Initial claims rose 11,000 in the September 6 week to 315,000, pulling up the 4-week average slightly to a 304,000 level that is 8,000 above the month-ago comparison. Continuing claims show a 9,000 rise in the August 30 week to 2.487 million. The 4-week average is trending slightly lower, down 15,000 in the week to a recovery low level of 2.499 million.
Overall sentiment is more negative. The Small Business Optimism report index is up 0.4 points to a recovery high of 96.1. Those saying now is a good time to expand fell 1 point to 9.
The Bloomberg Consumer Comfort Index declined to 36.5 in the period ended September 7, the worst reading since the beginning of August, from 37.7 the week before, with numbers falling in four of seven income brackets. A gauge of Americans' views on the current state of the economy fell to 25.3 last week from 26.7 in the previous period. A gauge of the buying climate, which shows whether this is a good time to purchase goods and services, decreased to a 10-week low of 31.2 from 32.1.
The Consumer Sentiment Report rose rise this month, climbing to 84.6 vs a final August reading of 82.5 and a mid-month August reading of 79.2. The gain, however, is centered in the expectations, not current conditions, which slipped to 98.5 vs 99.8 in August final.
Note the gradual rise in the VIX and volatility in the chart.
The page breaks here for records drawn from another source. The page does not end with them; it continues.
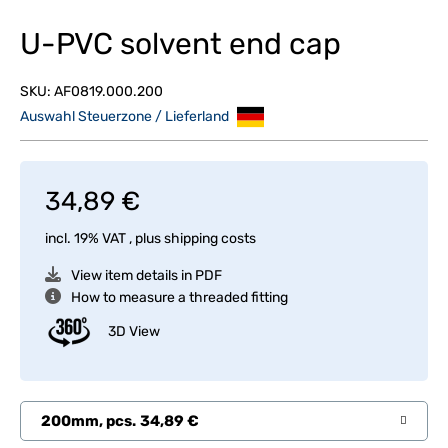
U-PVC solvent end cap
SKU:
AF0819.000.200
Auswahl Steuerzone / Lieferland
34,89 €
incl. 19% VAT , plus
shipping costs
View item details in PDF
How to measure a threaded fitting
3D View
200mm, pcs.
34,89 €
This corresponds with the more volatile, falling market in the SPY chart below, and the anxiety creeping into the sentiment measures.
The Market (S&P 500)
The SPY chart resembles a classic cup-and-handle formation, except that the cup has a "V" shape. Note also the "pinching" of the Bollinger bands. A Bollinger pinch is a fairly reliable of a coming big move; however the indicator does not specify direction. In theory, the cup-and-handle pattern is bullish, because the handle indicates reluctance to sell, creating a shortage of available shares at higher prices. When the market (or individual stock) gets good news, share prices move sharply higher.
Small Caps (NYSEARCA:IWM)
Small caps are displaying a much broader cup & handle pattern along with a Bollinger pinch, indicating that they might be the leaders in a new rising trend.
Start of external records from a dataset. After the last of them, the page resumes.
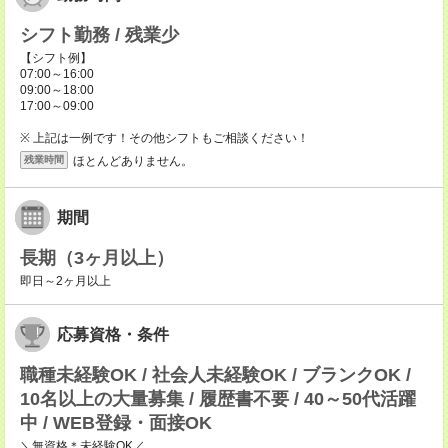
シフト勤務 / 残業少
【シフト例】
07:00～16:00
09:00～18:00
17:00～09:00
※ 上記は一例です！その他シフトもご相談ください！
ほとんどありません。
残業時間
期間
長期（3ヶ月以上）
即日～2ヶ月以上
応募資格・条件
職種未経験OK / 社会人未経験OK / ブランクOK /
10名以上の大量募集 / 履歴書不要 / 40～50代活躍
中 / WEB登録・面接OK
＼無資格＊未経験OK／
The core sectors show a bifurcated market, with five sectors higher than small caps (IWM) and four below. The lower sectors experienced a sharp break, led by energy (NYSEARCA:XLE), and followed by real estate (NYSEARCA:IYR). Emerging markets (NYSEARCA:EEM) show a more gradual loss of strength. The strongest sectors are healthcare (NYSEARCA:XLV), transportation (BATS:IYT) and retail (NYSEARCA:RTH).
Best Relative Strength
The Nasdaq 100 (NASDAQ:QQQ) has been stronger than IWM recently, so again our reference is QQQ. The list of buy candidates by relative strength are solar (TAN, note the volatility), biotech (NYSEARCA:BBH), pharmaceuticals (NYSE:PJP), transportation (IYT), retail (RTH), and brokers (NYSEARCA:IAI). Note the recent surge in IAI.
Trades Last Week
Sold: FDN, IGV, IYT, IYZ, LVLT
Bought: AAPL, BBH, IAI, IHF, PJP, QQQ, TAN, XLV
Holding: AGNC, RTN, AAPL, BBH, IAI, IHF, PJP, QQQ, TAN, XLK, XLV
Conclusion and Action
My strategy is to buy and hold QQQ and ETF's that are stronger, with stops one to two ATR's below the current price. When buying in, however, I wait for a strong breakout and follow initially with a tighter stop. If the breakout doesn't fail, then I maintain the stop at the second ATR, or second support level.
The relative strength charts look much better than the individual ETF charts, many of which are declining, as is QQQ. The candidates for purchase need to show breakouts to new highs before I would buy them. Specifically, breakout prices are IYT >154, RTH>63.7>, PJP>63.6, TAN>46, IAI>40.18, BBH>107.
Have a great week!
Disclosure: The author is long AGNC, BBH, IAI, IHF, PJP, QQQ, TAN, XLK, XLV.